Il résulte de l’ensemble des éléments ci-dessus exposés que l’analyse de leurs ressources et charges fait apparaître une capacité de remboursement supérieure à celle retenue par la commission. En effet, la capacité de remboursement actuelle s’élève à 389 euros par mois.
C’est donc à tort que Madame [T] [N] considère que les mensualités retenues par la commission sont trop élevées.

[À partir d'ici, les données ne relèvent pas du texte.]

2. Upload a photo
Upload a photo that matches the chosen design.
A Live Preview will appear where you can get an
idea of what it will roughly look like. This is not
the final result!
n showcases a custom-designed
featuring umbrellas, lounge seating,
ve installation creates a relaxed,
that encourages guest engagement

Il y a lieu, en conséquence, d’adopter les mesures imposées par la commission dans sa séance du 23 octobre 2024, suivant une capacité de remboursement de 233 euros, détaillées ainsi :
— les dettes seront rééchelonnées sur une durée de 84 mois ;
— le taux d’intérêt des prêts sera ramené à 0 % au maximum et les dettes reportées ou rééchelonnées ne produiront pas intérêts ;
— les dettes seront partiellement effacées en fin de plan,
— les mesures seront annexées au présent jugement.
PAR CES MOTIFS :
Le Juge des Contentieux de la Protection, statuant en matière de surendettement, statuant publiquement, par mise à disposition du jugement au greffe à la date indiquée à l’issue des débats en audience publique en application de l’article 450 alinéa 2 du Code de procédure civile, par jugement réputé contradictoire et rendu en premier ressort,
DIT Madame [T] [N] recevable et mal-fondé en son recours à l’encontre des mesures imposées par la commission de traitement des situations de surendettement du NORD dans sa séance du 23 octobre 2024 ;
ADOPTE les mesures élaborées par la [39] dans sa séance du 23 octobre 2024 tendant à l’apurement du passif de Madame [T] [N] dans un délai de 84 mois au moyen de mensualités de 233 euros, et au taux maximum de 0 %, avec effacement partiel en fin de plan ;
DIT que lesdites mesures seront annexées au présent jugement ;
DIT que Madame [T] [N] devra prendre l’initiative de contacter ses créanciers pour mettre en place les modalités pratiques de règlement des échéances ;
RAPPELLE que les créances telles que définitivement arrêtées par la commission lors de l’établissement du passif ne peuvent avoir produit d’intérêts ou généré de pénalités de retard jusqu’à la mise en œuvre du plan résultant de la présente décision ;
DIT que chaque créancier, après actualisation du tableau d’amortissement d’origine le cas échéant, informera dans les meilleurs délais la débitrice des nouvelles modalités de recouvrement de sa créance, notamment de la date du premier règlement devant intervenir au plus tard dans un délai d’UN MOIS à compter de la notification du présent jugement ;
RAPPELLE qu’à défaut de paiement d’une seule de ces échéances à son terme, l’ensemble du plan est de plein droit caduc 15 jours après une mise en demeure adressée à la débitrice d’avoir à exécuter leurs obligations et restée infructueuse ;
RAPPELLE qu’aucune voie d’exécution ne pourra être poursuivie par l’un quelconque des créanciers pendant toute la durée d’exécution des mesures sauf à constater la caducité de ces dernières ;
DIT qu’il appartiendra à la débitrice, en cas de changement significatif de leurs conditions de ressources à la hausse comme à la baisse, de saisir la commission de surendettement d’une nouvelle demande ;
ORDONNE à Madame [T] [N] pendant la durée du plan de ne pas accomplir d’acte qui aggraverait leur situation financière, sauf autorisation du juge, et notamment :
— de ne pas avoir recours à un nouvel emprunt,
— de ne pas faire des actes de disposition étrangers à la gestion normale de leur patrimoine ;
RAPPELLE que ces mesures sont signalées au Fichier des Incidents de paiement de remboursement des Crédits aux Particuliers géré par la [26] et qu’une inscription sera maintenue pendant toute la durée du plan sans pouvoir excéder sept ans, dans les conditions de l’article L752-3 du Code de la consommation ;
RAPPELLE qu’en application de l’article R713-10 du Code de la consommation la présente décision est immédiatement exécutoire ;
LAISSE les dépens à la charge du Trésor Public ;
DIT que la décision sera notifiée par lettre recommandée avec avis de réception à Madame [T] [N] et aux créanciers de la procédure, et par lettre simple à la [39].
Ainsi jugé et prononcé à [Localité 46], le 20 mai 2025.